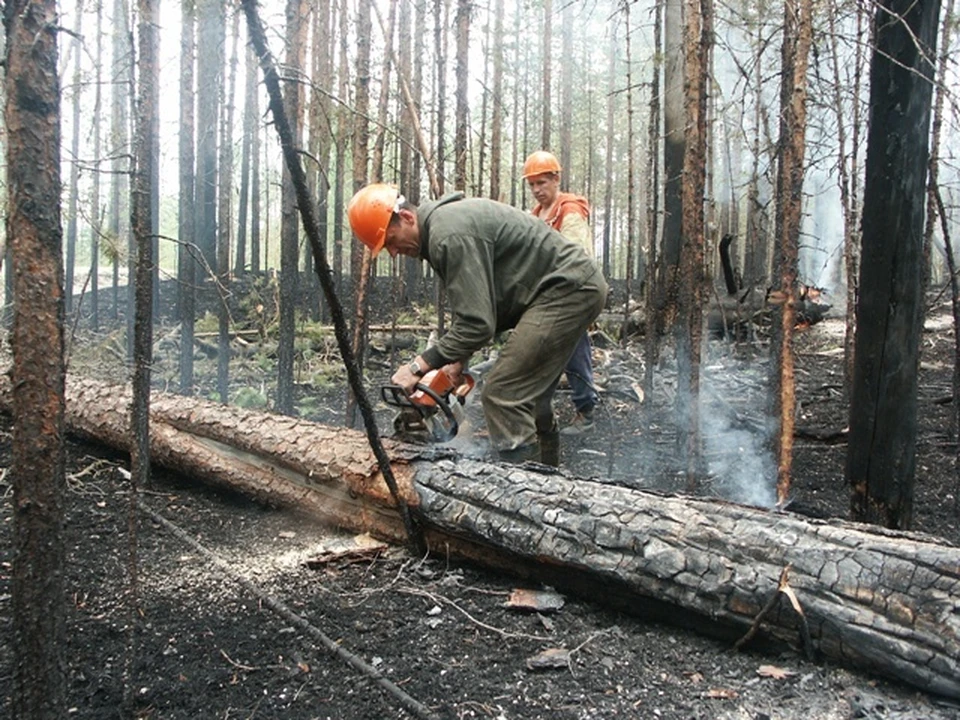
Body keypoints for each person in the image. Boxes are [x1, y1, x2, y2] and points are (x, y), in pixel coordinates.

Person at [347, 183, 607, 466]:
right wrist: (457, 362)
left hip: (567, 289)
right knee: (530, 397)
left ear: (407, 218)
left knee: (504, 393)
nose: (394, 253)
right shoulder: (445, 227)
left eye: (391, 240)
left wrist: (417, 367)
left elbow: (477, 324)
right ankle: (548, 485)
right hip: (566, 287)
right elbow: (478, 307)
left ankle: (525, 495)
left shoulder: (448, 234)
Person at [522, 150, 599, 435]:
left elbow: (576, 256)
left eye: (542, 183)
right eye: (531, 185)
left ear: (556, 179)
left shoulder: (569, 210)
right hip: (547, 296)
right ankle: (540, 413)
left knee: (574, 352)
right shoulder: (535, 215)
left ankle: (586, 411)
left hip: (573, 293)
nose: (536, 190)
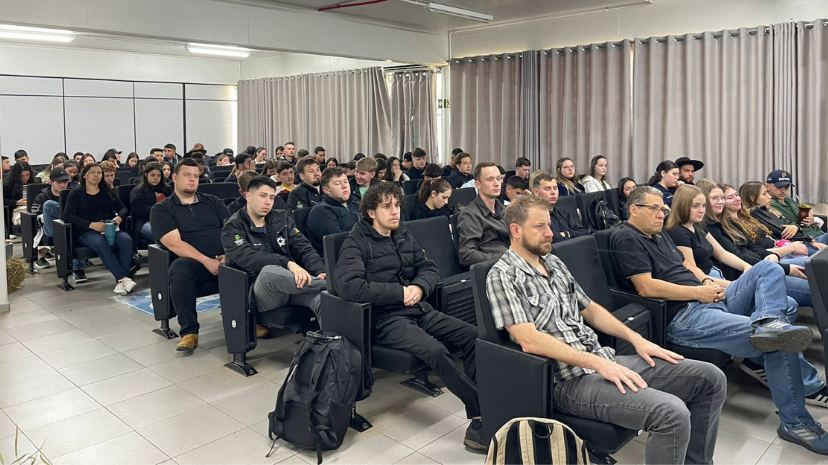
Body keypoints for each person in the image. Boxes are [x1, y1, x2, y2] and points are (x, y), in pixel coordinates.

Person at [488, 194, 727, 465]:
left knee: (711, 378)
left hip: (602, 359)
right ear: (516, 230)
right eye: (539, 227)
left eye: (549, 225)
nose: (549, 233)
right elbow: (529, 340)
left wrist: (637, 339)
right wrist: (599, 365)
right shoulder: (502, 275)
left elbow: (590, 309)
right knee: (672, 414)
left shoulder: (552, 262)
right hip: (568, 380)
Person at [610, 186, 828, 455]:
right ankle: (795, 423)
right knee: (781, 341)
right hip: (686, 315)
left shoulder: (658, 234)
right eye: (654, 209)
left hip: (707, 297)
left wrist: (705, 282)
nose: (661, 214)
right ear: (634, 210)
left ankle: (768, 322)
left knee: (767, 268)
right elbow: (646, 287)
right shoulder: (626, 237)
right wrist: (697, 292)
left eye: (663, 209)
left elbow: (684, 268)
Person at [335, 182, 485, 451]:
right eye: (387, 207)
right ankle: (482, 412)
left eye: (397, 205)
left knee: (473, 336)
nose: (395, 211)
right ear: (371, 212)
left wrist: (419, 287)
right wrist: (400, 293)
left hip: (419, 308)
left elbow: (429, 267)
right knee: (436, 351)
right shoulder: (355, 242)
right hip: (387, 318)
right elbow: (350, 287)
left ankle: (477, 405)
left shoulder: (402, 234)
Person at [222, 176, 326, 337]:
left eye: (272, 197)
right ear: (248, 196)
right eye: (262, 196)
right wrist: (287, 263)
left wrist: (319, 270)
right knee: (269, 272)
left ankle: (331, 346)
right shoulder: (232, 228)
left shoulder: (282, 218)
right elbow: (249, 258)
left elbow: (303, 247)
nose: (268, 202)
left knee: (324, 300)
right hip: (261, 293)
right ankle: (333, 284)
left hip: (294, 284)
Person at [150, 159, 231, 352]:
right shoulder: (162, 209)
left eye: (196, 176)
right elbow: (175, 244)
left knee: (251, 258)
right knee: (180, 269)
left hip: (225, 258)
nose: (193, 180)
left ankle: (252, 320)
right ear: (174, 177)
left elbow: (232, 229)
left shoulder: (212, 201)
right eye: (187, 175)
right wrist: (206, 261)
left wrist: (229, 254)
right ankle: (189, 332)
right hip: (195, 263)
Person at [697, 180, 814, 311]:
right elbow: (736, 256)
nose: (721, 202)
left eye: (722, 198)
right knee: (812, 292)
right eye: (715, 198)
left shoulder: (728, 222)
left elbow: (752, 247)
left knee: (813, 267)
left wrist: (772, 256)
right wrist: (784, 266)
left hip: (761, 263)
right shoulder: (708, 226)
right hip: (743, 276)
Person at [63, 163, 136, 295]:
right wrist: (90, 224)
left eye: (99, 173)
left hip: (109, 227)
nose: (96, 175)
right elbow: (67, 216)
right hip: (87, 230)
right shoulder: (76, 194)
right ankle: (123, 278)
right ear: (84, 175)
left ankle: (122, 281)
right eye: (93, 172)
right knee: (100, 243)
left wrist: (119, 218)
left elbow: (123, 208)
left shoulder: (107, 191)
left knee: (126, 240)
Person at [740, 181, 827, 254]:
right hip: (793, 245)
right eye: (764, 194)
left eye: (786, 187)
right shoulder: (756, 212)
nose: (769, 196)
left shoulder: (770, 209)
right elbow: (783, 230)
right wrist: (811, 241)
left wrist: (795, 226)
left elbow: (789, 222)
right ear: (753, 198)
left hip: (802, 239)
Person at [457, 162, 509, 267]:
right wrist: (503, 258)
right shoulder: (470, 215)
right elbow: (467, 255)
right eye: (490, 179)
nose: (496, 183)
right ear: (478, 184)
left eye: (498, 178)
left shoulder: (504, 209)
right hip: (494, 266)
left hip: (512, 261)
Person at [305, 167, 361, 255]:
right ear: (326, 190)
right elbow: (339, 241)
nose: (344, 186)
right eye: (337, 183)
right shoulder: (321, 211)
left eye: (346, 182)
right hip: (341, 257)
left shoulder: (355, 203)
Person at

★ ★ ★ ★ ★

◆ DIRECTIONS
Beginning at the line with "right ear: (516, 230)" and stopping after the line with "left ankle: (477, 405)", please write out every line of the data above exactly and nothing else.

◆ RESPONSE TO THIS EXERCISE
right ear: (516, 230)
right eye: (539, 227)
left eye: (549, 225)
nose: (549, 233)
right elbow: (529, 340)
left wrist: (637, 339)
right wrist: (599, 365)
right shoulder: (502, 275)
left elbow: (590, 309)
right knee: (672, 414)
left shoulder: (552, 262)
right hip: (568, 380)
Person at [610, 186, 828, 455]:
right ankle: (795, 423)
right knee: (781, 341)
right hip: (686, 315)
left shoulder: (658, 234)
right eye: (654, 209)
left hip: (707, 297)
left wrist: (705, 282)
nose: (661, 214)
right ear: (634, 210)
left ankle: (768, 322)
left knee: (767, 268)
right elbow: (646, 287)
right shoulder: (626, 237)
right wrist: (697, 292)
left eye: (663, 209)
left elbow: (684, 268)
Person at [335, 182, 485, 451]:
right eye: (387, 207)
right ankle: (482, 412)
left eye: (397, 205)
left knee: (473, 336)
nose: (395, 211)
right ear: (371, 212)
left wrist: (419, 287)
right wrist: (400, 293)
left hip: (419, 308)
left elbow: (429, 267)
right knee: (436, 351)
right shoulder: (355, 242)
right hip: (387, 318)
right elbow: (350, 287)
left ankle: (477, 405)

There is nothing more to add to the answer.